The lawsuit is a joint effort between the U.S. Department of Justice and the attorneys general of 10 other red states: Arkansas, Florida, Georgia, Kentucky, Indiana, Louisiana, Mississippi, Missouri, Montana and South Carolina.

The suit calls Google a “monopoly gatekeeper for the internet” and claims that in addition to restricting competition on traditional search services and search advertising on computers and mobile devices, it blocked other companies from being part of robust emerging search platforms including voice assistants, smart speakers and cars.

Walker called the claim “demonstrably wrong.”

“People find information in lots of ways: They look for news on Twitter, flights on Kayak and Expedia, restaurants on OpenTable, recommendations on Instagram and Pinterest,” Walker said. “And when searching to buy something, around 60 percent of Americans start on Amazon.

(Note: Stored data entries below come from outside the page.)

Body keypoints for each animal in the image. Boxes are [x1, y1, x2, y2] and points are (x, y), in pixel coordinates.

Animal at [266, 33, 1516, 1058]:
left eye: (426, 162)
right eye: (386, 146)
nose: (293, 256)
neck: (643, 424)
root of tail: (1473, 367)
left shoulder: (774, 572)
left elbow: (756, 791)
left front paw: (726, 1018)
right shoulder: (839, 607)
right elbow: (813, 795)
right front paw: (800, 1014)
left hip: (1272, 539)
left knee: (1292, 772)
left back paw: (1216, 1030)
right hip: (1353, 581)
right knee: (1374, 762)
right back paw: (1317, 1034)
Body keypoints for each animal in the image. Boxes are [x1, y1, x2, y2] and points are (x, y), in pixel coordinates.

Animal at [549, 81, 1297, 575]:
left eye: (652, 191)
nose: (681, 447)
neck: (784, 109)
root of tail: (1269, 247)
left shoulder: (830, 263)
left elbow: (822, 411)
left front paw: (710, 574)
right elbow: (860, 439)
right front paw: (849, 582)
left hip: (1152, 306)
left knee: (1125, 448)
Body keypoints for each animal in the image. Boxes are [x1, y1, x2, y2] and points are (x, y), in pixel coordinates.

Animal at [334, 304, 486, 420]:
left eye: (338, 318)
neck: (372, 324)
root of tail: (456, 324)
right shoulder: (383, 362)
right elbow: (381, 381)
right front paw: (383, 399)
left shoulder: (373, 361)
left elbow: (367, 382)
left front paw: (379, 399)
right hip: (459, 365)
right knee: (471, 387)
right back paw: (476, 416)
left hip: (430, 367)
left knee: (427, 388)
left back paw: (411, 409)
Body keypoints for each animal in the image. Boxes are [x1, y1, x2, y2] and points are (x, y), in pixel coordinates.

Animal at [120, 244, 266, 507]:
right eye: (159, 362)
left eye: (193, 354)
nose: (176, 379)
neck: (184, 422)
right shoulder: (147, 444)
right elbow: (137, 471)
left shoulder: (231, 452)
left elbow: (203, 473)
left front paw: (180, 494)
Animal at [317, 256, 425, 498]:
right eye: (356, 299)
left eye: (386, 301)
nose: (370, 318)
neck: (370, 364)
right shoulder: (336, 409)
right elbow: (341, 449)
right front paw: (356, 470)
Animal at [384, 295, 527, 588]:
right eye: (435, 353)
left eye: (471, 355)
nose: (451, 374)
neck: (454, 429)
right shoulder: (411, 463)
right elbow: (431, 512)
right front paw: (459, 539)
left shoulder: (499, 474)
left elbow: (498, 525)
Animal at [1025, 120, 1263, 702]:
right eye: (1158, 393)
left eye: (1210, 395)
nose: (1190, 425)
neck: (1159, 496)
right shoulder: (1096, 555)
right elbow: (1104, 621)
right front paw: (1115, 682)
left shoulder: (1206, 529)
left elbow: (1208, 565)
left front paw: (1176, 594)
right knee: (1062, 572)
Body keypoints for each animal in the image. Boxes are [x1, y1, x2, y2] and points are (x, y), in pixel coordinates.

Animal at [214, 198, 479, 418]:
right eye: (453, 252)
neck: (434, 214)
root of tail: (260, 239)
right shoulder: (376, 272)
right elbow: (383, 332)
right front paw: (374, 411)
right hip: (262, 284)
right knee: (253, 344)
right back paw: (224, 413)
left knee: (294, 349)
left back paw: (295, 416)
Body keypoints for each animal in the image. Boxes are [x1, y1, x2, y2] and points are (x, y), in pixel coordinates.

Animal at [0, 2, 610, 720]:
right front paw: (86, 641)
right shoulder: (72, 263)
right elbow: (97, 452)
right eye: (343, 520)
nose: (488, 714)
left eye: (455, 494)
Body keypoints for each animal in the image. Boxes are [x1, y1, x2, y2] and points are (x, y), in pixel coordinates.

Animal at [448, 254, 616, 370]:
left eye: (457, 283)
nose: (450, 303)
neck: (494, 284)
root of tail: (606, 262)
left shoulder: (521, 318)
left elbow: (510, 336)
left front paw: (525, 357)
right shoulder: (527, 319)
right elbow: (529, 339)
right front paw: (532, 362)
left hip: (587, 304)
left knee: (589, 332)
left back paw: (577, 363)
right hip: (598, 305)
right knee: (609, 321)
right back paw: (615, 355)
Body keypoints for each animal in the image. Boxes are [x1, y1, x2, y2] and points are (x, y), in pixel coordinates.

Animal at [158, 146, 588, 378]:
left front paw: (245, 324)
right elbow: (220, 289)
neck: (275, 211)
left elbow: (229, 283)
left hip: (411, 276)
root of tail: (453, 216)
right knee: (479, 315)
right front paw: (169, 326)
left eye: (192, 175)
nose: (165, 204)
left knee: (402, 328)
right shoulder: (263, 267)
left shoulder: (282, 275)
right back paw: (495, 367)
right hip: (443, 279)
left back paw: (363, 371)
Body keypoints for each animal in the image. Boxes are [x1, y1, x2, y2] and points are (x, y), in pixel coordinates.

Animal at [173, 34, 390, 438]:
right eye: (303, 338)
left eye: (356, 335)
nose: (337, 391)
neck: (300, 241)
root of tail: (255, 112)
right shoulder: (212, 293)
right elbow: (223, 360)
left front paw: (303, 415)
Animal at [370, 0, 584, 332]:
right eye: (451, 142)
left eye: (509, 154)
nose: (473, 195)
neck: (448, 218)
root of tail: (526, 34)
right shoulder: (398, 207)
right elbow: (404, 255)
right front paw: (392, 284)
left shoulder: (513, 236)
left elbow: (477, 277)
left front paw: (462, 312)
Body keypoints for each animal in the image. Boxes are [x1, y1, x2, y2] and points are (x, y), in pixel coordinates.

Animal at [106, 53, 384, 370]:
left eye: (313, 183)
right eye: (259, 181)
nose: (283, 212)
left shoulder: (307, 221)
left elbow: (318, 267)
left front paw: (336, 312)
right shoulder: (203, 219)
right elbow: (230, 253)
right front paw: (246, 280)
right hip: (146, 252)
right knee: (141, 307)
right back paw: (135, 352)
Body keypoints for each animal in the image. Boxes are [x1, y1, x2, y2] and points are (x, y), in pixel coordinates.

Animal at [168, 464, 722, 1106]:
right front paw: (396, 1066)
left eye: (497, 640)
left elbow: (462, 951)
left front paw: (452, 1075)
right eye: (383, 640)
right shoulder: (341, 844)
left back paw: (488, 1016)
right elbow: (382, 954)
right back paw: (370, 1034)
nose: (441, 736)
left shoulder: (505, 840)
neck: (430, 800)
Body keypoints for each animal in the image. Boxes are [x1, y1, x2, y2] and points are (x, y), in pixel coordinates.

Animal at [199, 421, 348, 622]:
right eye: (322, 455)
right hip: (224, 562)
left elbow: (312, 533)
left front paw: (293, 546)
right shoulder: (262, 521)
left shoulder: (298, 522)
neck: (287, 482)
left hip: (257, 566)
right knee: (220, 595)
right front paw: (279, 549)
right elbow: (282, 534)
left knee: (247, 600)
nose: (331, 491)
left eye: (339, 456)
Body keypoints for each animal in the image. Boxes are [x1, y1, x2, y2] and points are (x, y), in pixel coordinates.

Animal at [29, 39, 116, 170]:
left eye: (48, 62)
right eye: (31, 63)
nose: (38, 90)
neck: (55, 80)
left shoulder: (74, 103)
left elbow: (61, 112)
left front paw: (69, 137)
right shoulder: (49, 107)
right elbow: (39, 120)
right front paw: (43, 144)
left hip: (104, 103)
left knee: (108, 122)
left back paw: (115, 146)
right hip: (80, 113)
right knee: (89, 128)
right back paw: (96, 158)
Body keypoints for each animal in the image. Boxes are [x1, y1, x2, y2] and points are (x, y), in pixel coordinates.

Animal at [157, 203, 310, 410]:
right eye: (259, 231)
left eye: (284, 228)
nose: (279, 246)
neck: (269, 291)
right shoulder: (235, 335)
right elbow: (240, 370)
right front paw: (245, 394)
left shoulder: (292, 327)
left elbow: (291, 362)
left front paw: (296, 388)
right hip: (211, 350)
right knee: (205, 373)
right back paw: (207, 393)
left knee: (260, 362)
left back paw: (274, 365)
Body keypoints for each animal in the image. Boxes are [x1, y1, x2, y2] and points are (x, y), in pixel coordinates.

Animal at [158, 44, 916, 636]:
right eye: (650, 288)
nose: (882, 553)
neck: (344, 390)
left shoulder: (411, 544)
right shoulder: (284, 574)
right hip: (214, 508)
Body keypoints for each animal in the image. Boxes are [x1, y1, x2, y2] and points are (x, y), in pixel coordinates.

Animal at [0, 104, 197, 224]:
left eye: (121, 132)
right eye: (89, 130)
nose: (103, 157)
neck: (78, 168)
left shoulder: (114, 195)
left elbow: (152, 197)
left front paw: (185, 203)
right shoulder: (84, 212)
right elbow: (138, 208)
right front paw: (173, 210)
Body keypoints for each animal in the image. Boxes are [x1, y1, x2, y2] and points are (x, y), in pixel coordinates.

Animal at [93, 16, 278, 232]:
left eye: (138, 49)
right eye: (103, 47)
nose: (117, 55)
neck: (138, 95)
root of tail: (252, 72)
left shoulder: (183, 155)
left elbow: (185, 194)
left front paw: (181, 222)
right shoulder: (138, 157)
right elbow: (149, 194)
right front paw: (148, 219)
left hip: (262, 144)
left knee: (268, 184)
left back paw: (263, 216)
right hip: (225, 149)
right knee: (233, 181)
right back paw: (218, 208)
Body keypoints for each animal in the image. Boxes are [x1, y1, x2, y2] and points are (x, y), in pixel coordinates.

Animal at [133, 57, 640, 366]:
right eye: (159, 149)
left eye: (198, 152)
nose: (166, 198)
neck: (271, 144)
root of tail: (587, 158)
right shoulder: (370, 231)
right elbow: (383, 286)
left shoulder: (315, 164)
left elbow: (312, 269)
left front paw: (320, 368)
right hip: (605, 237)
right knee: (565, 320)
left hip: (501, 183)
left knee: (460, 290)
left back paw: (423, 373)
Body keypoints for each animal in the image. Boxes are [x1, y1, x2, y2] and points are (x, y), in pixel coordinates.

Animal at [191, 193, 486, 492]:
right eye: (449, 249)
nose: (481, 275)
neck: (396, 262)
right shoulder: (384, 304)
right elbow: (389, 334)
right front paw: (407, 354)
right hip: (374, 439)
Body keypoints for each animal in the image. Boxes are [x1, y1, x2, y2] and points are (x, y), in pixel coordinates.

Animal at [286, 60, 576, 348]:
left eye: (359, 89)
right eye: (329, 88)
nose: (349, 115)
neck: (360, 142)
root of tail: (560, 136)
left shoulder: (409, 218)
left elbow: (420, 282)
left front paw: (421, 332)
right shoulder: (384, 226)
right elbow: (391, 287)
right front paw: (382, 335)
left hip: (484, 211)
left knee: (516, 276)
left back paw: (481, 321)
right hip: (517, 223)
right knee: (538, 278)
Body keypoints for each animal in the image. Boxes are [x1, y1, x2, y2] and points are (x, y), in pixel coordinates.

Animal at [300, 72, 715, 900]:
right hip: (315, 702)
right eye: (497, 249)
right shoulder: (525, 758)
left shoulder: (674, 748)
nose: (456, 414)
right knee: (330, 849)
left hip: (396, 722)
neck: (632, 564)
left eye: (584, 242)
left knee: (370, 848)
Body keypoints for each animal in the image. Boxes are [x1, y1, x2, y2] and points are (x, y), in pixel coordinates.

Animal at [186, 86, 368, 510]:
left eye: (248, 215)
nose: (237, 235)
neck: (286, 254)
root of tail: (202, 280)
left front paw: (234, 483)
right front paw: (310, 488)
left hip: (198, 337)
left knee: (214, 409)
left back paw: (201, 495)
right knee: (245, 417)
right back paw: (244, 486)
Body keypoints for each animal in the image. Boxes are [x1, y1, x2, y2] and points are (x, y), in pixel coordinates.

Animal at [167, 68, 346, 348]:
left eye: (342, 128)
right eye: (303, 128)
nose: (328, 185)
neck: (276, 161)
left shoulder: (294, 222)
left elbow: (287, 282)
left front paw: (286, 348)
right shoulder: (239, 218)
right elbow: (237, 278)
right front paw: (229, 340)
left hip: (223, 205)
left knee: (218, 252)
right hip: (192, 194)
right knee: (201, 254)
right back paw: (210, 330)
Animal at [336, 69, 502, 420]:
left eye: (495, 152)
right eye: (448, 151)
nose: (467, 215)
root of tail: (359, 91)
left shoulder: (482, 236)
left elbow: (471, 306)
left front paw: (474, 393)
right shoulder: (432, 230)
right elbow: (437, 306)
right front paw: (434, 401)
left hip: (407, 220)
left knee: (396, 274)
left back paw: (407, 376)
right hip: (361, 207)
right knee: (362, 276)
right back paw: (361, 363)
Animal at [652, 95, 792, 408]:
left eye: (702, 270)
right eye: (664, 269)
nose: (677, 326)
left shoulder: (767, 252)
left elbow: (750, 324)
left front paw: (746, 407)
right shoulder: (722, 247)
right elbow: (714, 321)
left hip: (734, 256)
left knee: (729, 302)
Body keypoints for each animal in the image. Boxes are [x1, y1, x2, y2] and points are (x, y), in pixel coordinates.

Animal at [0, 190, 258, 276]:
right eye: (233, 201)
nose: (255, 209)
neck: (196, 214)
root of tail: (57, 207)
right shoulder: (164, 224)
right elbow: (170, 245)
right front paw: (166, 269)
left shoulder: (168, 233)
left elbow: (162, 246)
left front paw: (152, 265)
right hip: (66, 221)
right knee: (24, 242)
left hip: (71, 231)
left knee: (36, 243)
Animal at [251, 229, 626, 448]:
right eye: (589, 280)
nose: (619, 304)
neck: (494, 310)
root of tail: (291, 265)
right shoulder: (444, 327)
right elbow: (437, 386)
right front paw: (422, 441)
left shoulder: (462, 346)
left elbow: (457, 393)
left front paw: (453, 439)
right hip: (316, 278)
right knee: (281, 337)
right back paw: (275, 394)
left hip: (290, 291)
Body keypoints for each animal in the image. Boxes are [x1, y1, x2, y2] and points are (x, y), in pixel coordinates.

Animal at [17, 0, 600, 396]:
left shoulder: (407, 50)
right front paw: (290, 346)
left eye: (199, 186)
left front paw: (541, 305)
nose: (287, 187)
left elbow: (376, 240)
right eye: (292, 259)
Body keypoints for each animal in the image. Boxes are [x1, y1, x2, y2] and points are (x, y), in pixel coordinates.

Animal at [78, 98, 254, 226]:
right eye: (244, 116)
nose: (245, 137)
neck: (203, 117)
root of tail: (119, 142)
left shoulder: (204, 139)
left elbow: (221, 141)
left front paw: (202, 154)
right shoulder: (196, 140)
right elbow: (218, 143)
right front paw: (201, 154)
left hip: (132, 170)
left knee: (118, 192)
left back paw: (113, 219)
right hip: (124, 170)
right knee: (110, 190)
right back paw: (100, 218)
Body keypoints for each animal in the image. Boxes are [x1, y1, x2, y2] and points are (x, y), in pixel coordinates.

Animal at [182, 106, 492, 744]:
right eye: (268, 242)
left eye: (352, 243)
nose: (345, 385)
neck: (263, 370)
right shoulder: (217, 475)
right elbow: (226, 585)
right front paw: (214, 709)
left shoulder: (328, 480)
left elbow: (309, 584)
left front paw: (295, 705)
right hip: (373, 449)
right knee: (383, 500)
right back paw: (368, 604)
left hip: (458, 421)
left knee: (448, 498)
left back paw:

Every day, Americans choose to use all these services and thousands more.”

In addition to hurting competitors, Paxton claimed Google’s conduct hurt consumers by reducing their choices when it comes to privacy, data protection, use of consumer data and “ultimately diminishing the quality of search services.”

This isn’t the first time Paxton has gone against the prominent tech company. Last year, the Texas attorney general launched a landmark investigation into Google’s multi-decade dominance along with 50 other attorneys general and experts that included Google’s former rivals.

The investigation was the first major U.S. antitrust action against Google in about a decade. Paxton said the federal government repeatedly failed to take action against Google and Silicon Valley.